If you have an aquarium or tank, you will know how fast it can turn green from algae. Although guppy fish only eat a small bit at a time, they will make a difference in how quickly that thin layer of green algae forms on the top of the water or against the glass or the tank, if at all.
What Even Is Algae?
Algae—or alga in the plural—although being green is technically not a plant. It grows like plants but lacks the same structure and growth systems.
‘Algae’ is In fact a term given to a large family of cells that live off light. Like plants, they use photosynthesis to create energy from the sun’s light. As you may know, photosynthesis relies on a chemical called chlorophyll which gives plants and alga their green color.
Algae will grow in your aquarium or tank because of spores. Spores are the airborne particles that algae give off in order for it to spread to other bodies of water. Most, if not all tanks will develop algae naturally.

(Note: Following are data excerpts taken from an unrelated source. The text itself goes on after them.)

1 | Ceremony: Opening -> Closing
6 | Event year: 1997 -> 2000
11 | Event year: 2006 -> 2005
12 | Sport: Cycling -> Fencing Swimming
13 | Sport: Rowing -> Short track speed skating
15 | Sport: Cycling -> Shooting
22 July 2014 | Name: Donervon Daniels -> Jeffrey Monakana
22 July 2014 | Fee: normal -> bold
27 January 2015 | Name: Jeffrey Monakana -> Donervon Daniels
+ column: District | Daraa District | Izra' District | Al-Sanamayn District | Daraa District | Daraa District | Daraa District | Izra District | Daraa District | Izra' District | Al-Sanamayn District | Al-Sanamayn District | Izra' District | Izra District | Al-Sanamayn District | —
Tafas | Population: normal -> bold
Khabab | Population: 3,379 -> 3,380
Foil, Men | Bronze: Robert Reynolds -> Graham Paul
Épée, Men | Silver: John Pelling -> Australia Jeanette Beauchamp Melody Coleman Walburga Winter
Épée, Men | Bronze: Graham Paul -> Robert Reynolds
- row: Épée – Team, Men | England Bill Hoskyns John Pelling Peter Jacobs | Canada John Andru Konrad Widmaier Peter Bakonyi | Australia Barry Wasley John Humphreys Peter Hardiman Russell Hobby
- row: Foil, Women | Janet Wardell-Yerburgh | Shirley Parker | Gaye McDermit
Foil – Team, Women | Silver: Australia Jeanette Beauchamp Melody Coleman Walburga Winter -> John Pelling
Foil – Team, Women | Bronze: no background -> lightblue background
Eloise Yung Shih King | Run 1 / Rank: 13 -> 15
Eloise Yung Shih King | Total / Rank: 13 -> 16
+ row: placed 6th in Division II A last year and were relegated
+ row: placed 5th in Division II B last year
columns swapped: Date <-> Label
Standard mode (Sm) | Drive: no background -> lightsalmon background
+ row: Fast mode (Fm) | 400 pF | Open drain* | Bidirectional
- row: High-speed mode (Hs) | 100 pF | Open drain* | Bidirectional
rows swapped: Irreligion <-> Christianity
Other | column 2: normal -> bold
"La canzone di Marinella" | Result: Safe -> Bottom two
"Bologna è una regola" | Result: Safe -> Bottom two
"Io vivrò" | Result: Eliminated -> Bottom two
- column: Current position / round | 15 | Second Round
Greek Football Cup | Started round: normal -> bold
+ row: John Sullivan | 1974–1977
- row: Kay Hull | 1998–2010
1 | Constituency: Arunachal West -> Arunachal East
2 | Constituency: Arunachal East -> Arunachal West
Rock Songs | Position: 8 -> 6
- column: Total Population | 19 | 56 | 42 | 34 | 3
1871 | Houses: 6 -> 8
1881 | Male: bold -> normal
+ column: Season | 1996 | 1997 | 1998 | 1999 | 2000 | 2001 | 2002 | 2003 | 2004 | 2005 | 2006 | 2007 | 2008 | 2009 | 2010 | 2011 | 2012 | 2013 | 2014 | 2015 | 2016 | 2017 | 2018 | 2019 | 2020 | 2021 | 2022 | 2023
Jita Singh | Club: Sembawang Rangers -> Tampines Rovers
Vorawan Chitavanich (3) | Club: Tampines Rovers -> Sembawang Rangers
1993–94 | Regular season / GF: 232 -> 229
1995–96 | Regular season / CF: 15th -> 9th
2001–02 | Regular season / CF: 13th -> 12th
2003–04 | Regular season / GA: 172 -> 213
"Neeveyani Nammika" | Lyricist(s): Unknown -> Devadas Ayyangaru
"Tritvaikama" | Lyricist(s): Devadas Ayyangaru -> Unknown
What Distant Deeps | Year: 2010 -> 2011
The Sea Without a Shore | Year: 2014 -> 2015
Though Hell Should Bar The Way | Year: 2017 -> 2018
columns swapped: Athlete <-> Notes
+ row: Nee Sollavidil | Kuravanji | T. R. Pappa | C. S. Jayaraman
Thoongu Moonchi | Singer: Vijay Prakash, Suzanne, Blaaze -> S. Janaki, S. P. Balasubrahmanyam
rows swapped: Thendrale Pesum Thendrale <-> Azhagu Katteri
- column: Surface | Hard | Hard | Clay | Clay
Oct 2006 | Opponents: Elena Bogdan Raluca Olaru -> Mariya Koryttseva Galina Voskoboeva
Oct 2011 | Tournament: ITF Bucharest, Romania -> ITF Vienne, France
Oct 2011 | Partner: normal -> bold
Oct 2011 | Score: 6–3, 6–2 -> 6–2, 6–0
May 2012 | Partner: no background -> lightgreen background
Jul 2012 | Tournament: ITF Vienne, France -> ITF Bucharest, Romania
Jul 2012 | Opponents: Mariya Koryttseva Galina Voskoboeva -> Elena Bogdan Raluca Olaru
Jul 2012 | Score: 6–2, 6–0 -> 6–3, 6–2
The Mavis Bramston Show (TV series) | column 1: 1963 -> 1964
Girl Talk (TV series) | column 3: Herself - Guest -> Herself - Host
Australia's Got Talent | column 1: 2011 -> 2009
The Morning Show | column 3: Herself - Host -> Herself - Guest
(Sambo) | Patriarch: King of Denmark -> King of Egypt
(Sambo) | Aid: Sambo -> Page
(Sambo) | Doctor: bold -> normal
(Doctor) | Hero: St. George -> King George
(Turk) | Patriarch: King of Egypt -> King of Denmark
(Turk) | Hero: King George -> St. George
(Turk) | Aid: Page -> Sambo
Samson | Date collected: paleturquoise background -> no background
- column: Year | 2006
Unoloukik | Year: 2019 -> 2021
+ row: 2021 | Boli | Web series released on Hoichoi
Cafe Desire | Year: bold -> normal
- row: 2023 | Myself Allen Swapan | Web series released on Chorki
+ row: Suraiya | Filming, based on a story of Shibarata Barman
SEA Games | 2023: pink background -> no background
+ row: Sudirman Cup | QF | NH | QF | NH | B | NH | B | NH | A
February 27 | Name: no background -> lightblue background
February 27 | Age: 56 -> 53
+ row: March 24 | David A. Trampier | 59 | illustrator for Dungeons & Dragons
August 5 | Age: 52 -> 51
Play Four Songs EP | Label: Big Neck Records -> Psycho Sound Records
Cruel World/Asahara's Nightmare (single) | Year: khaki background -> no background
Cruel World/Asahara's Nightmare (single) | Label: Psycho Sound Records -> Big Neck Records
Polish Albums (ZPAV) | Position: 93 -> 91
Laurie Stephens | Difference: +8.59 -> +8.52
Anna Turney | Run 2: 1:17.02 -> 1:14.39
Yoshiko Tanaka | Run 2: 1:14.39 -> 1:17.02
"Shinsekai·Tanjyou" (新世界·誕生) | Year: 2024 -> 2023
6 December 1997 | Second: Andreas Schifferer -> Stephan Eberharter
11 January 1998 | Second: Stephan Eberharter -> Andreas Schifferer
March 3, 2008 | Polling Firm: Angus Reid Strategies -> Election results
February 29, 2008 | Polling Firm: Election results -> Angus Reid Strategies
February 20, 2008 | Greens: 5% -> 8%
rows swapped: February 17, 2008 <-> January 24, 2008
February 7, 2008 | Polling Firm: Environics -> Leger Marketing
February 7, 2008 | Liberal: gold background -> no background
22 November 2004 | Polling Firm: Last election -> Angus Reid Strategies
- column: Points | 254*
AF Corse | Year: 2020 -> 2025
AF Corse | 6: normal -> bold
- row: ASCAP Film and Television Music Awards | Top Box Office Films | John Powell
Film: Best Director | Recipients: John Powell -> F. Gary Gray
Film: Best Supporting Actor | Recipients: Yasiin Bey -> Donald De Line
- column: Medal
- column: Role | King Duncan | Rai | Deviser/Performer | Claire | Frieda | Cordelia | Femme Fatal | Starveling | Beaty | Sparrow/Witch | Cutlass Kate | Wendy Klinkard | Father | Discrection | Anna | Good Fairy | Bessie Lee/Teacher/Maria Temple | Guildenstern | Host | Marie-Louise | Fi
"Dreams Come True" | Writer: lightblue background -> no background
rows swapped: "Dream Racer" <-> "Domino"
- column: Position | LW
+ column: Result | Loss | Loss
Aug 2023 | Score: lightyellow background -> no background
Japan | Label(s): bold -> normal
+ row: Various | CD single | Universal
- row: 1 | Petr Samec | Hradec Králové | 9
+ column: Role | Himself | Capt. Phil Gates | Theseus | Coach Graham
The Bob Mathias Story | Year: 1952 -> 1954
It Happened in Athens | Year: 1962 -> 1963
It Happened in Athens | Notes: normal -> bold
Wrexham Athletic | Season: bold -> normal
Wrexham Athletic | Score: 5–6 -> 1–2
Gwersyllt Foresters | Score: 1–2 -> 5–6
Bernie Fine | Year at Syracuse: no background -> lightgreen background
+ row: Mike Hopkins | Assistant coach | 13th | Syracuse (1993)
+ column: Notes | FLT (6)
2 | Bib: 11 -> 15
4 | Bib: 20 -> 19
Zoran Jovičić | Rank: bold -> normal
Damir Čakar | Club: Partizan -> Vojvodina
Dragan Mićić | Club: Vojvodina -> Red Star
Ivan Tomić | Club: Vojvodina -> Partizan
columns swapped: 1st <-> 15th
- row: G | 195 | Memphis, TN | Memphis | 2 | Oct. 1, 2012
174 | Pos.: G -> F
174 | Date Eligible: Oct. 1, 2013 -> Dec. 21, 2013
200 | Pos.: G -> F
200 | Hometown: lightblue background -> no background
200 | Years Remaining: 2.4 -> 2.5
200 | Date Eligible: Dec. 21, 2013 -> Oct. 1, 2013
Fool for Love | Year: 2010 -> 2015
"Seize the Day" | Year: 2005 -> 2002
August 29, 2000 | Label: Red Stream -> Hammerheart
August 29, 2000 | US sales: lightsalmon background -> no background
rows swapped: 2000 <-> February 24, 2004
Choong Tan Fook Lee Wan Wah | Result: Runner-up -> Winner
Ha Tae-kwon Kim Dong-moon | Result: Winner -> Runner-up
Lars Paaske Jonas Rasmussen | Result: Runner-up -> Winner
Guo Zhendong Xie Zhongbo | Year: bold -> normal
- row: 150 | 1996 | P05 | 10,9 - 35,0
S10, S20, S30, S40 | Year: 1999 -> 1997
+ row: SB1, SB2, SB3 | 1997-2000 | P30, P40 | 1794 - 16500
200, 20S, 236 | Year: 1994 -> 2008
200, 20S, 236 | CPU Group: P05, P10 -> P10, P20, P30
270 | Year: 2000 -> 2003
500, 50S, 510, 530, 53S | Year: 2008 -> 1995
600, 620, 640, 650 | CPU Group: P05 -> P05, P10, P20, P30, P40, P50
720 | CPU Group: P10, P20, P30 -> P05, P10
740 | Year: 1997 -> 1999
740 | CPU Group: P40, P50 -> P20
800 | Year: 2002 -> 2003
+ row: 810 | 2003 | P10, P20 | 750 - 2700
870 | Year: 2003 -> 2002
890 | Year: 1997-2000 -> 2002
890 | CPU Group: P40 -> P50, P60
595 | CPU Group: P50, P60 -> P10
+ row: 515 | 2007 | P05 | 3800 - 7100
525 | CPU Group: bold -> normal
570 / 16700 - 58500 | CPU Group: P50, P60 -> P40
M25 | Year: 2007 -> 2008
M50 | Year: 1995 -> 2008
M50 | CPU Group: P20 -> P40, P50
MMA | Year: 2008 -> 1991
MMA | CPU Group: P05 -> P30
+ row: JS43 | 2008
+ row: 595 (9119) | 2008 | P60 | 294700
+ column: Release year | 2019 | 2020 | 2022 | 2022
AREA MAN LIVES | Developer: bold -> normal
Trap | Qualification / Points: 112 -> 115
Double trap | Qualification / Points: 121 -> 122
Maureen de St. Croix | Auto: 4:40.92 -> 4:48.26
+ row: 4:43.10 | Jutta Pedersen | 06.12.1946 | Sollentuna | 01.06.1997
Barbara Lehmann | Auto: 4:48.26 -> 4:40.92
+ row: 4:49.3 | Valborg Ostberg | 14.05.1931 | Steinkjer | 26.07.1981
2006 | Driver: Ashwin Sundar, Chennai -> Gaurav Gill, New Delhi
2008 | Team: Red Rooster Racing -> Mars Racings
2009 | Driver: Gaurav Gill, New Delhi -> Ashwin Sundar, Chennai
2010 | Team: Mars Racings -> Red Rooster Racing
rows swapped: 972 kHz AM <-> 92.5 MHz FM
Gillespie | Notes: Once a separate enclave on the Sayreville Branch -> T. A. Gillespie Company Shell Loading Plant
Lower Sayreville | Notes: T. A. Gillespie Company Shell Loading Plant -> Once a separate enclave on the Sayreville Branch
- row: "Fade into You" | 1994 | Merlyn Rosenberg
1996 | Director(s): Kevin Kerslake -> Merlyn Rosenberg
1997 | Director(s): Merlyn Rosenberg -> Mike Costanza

Although some may like the forest-like green look, it will be harder to observe your fish and other inhabitants of the tank. Not only that but some algaes will deplete the water of nutrients needed by fish and other living things in your tank. Guppies can fix that problem in some cases…
Types of Algae Guppies Like to Eat
There are hundreds of types of alga out there, but there are a few that your guppy will be happier to eat. Make sure to find out what the algae growing in your tank is before you decide on guppies as the solution.
Treating either of these types of algae with hydrogen peroxide will get the guppies nibbling away in no time at all. This is done by adding a few drops of hydrogen peroxide to your tank. Make sure you’re adding the right amount, though.
The algae will absorb the chemical and become delicious to your guppies. So…
- Staghorn Algae – As the name suggests, this algae looks like the horns of a stag growing out from the floor or decorations in the aquarium or tank.
- Black Beard Algae – This type of algae is hard to get rid of. It grows like a fuzzy black beard on the edge of plants in the tank. Without guppies in the tank it will spread and be a nuisance. Guppies will keep Black Beard algae growth under control if you have enough of them.
- Surface Algae – Many different types of surface algae are also eaten by guppies. If you see your guppy picking at the glass or bobbing up to eat algae off the surface of the water do not worry. The algae will not cause any harm to the guppy. In fact, it will keep them entertained for days.
Why Do They Eat Algae?
Guppy babies—commonly known as guppy fry—eat the algae as a source of protein that is small enough for their mouths to get around. For adults however, the algae is eaten more commonly as a byproduct as they search for other foods hiding in the algae.
Guppies may not just eat the algae as a food however. As algae absorbs nutrients and oxygen, it takes it out of the water. Guppy fish rely on oxygen in the water to breath. Therefore, guppy fish may actually be making sure their habitat is suitable rather than eating.
Guppy fish would have evolved this trait in order to keep the water they live in clearer and more advantageous to finding food. If algae gets too overgrown, your guppy fish will struggle to survive. It is important to have some algae for them to nibble on, but not too much as it will hurt them.
Because guppies naturally eat algae, there is no cause for concern. Introducing guppies to your tank may even be an efficient way of keeping the ecosystem self-sustaining.
Research what type of algae you have, and whether guppies are the solution.